▶ RECORDS SUPPLIED:
········

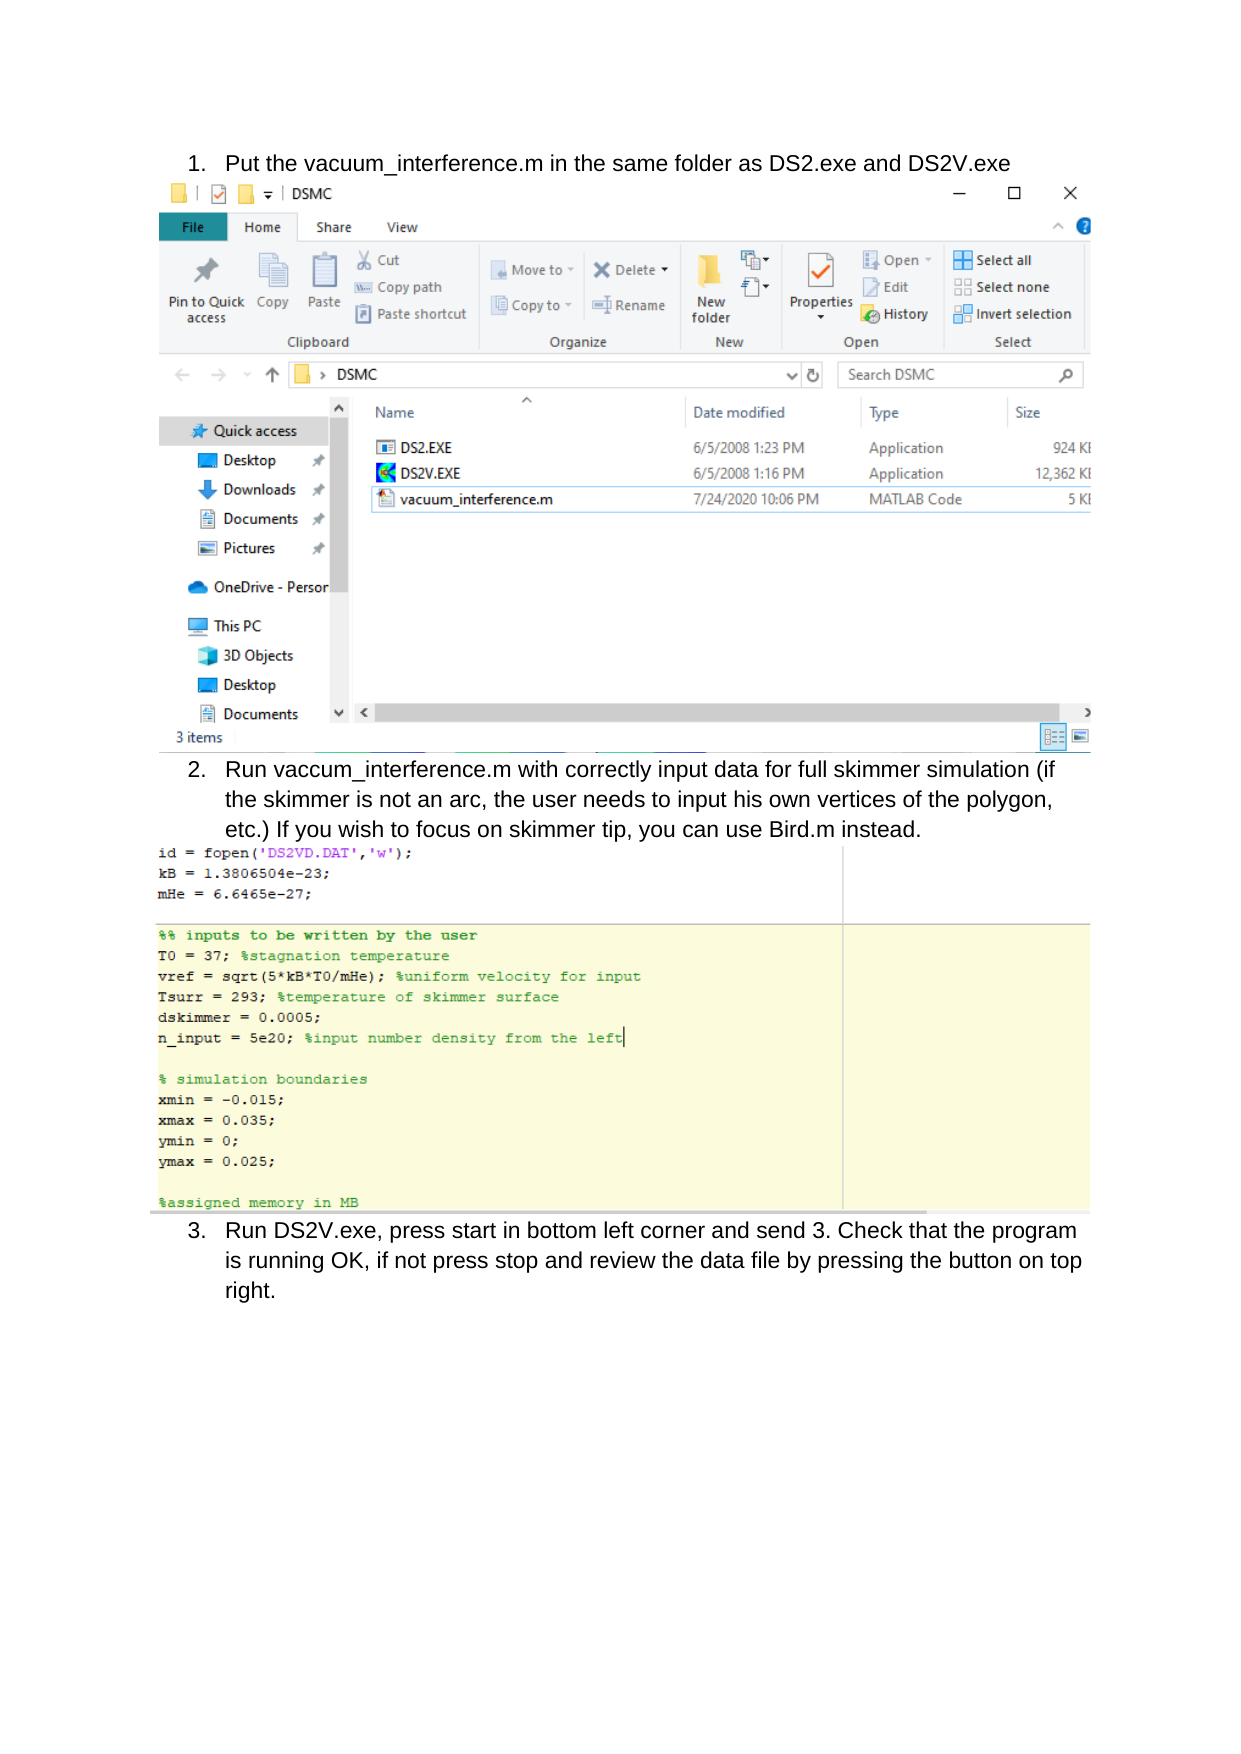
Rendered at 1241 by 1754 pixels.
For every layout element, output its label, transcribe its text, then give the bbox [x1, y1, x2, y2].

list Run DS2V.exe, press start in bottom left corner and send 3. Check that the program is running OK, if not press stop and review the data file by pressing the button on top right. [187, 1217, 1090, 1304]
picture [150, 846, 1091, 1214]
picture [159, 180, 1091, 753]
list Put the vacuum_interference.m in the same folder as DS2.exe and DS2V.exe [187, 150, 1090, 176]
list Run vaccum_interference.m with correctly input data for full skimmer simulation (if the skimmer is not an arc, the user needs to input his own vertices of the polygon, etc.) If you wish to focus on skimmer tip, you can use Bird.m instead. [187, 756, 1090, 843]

········

▶ TASK OBJECTIVE: Give back all of the entries verbatim, but without pictures.

▶ WRITTEN REPLY:
Rendered at 1241 by 1754 pixels.
For every layout element, output its label, transcribe its text, then give the bbox [x1, y1, x2, y2].

list Run DS2V.exe, press start in bottom left corner and send 3. Check that the program is running OK, if not press stop and review the data file by pressing the button on top right. [187, 1217, 1090, 1304]
picture [150, 846, 1091, 1214]
picture [159, 180, 1091, 753]
list Put the vacuum_interference.m in the same folder as DS2.exe and DS2V.exe [187, 150, 1090, 176]
list Run vaccum_interference.m with correctly input data for full skimmer simulation (if the skimmer is not an arc, the user needs to input his own vertices of the polygon, etc.) If you wish to focus on skimmer tip, you can use Bird.m instead. [187, 756, 1090, 843]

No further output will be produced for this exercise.